Новая ситуация в культуре требует новой конвенции – потребительской. В ее основе – общечеловеческая тяга к насыщению качественным временем. Искусство есть средство управления личностным временем, а потому и ценить его резонно по тому, как оно повлияло на время. В этом суть прагматического подхода к валоризации эстетического продукта. Оценить информацию способен тот, кто распознает значение, и в данном случае конечный адресат – единственный мыслимый детектор «для себя» ценности. Единственная трудность – эксплицировать оценки и скоординировать труд по вынесению оценок. Надо каким-то непротиворечивым образом и агрегировать потребительские суждения, и в то же время обеспечить релевантность индикаторов для разных вкусов, то есть сохранить оценки дифференцированными.

Как учесть разницу во вкусах? Единственный способ – включить стимулы к самоотбору, самоорганизации общества по вертикали вкуса. Тогда оценки, вынесенные в круге единомышленников, будут персонально значимы для его членов. Инициировать этот процесс можно путем регуляции рыночных правил – ведь именно правила задают мотивы и стратегии агентов. Для этого нужно в корне поменять схему оплаты культурных благ. Платить не только «до» (за право входа), но и «после», чтобы постфактумной частью платежа сигнализировать о своем впечатлении. Причем второй платеж вести полностью добровольно[1]. Тогда деньги заработают не столько в обычной платежной функции, а как носитель информации.

Вместе с новой схемой оплаты, позволяющей фиксировать потребительскую оценку, нужен и новый способ сбора и обработки постфактумных платежей – фактически, первичных сигналов о потребительском качестве. К счастью, современные информационные технологии позволяют решить эту задачу. Так что системе валоризации искусства пришла пора повторить в своем развитии эволюцию денежных систем – от природной редкости (для денег это – металлический стандарт) к общественной конвенции (плавающие курсы валют).

К чему это приведет? Если промышленник поймет, что рекламные трюки и прочие уловки распознаются до покупки, это подействует магически. Никто уже не рискнет в такой массе выплевывать откровенно плохие продукты. В культуре все взаимосвязано: потянув за одну ниточку, реформируешь всю систему. В условиях, когда распространение безгранично и дешево, а человеческое внимание дорого, центр тяжести неминуемо сместится к удостоверению ценности произведенного. Дешевле всего использовать для этих целей механизм, уже встроенный в самое сердце системы рынка. Ничего лучшего, чем деньги, для культуры не придумать – клин клином вышибают. Именно деньгам – как всеобщему интегратору предпочтений и вкуса – предстоит освоить информационную миссию в культуре. Но для этого им предстоит сильно поменять свою природу. А заодно и нам.

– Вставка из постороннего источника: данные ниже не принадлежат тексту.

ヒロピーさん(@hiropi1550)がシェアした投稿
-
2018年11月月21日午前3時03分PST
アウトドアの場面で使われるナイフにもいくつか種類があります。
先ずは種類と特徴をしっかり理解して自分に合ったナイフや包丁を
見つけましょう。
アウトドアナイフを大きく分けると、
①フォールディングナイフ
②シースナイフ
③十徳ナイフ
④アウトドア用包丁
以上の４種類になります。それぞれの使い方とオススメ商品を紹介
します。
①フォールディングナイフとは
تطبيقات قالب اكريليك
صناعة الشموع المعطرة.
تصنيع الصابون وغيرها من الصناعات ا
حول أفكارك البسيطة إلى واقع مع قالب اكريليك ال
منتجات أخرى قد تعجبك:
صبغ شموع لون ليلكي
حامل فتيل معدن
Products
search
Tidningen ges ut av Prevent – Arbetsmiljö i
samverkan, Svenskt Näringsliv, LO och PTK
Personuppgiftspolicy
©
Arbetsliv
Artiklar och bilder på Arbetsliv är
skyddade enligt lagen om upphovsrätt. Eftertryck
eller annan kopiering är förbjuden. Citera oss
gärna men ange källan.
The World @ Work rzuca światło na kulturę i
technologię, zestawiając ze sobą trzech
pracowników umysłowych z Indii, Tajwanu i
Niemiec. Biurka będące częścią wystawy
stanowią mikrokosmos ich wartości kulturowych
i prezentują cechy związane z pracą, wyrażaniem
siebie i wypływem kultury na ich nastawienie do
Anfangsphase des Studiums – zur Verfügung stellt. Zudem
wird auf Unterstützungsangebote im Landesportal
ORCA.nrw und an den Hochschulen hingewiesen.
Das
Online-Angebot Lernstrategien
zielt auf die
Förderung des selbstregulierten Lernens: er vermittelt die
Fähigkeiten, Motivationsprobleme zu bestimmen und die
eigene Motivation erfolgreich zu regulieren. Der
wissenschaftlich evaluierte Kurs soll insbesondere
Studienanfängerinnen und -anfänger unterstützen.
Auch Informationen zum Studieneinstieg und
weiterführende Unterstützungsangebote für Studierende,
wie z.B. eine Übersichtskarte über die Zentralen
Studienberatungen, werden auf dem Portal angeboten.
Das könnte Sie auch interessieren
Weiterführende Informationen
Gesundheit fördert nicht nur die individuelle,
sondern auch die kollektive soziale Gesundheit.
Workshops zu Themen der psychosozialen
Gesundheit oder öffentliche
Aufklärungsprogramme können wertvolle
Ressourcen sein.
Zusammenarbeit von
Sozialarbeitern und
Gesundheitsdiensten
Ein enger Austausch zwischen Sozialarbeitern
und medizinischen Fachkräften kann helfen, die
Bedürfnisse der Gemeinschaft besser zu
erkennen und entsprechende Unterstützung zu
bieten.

Статья дается в сокращении. Полный вариант см. на сайте www.artpragmatica.ru

Примечания

  1. ^ В 2003 и 2004 гг. в Москве были проведены эксперименты «Прагматика кино» (в кинотеатрах) и «Театрон» (в театрах), где в реальной обстановке подтверждена готовность зрителей к добровольным постфактумным платежам. В экспериментах участвовали более двух тысяч человек.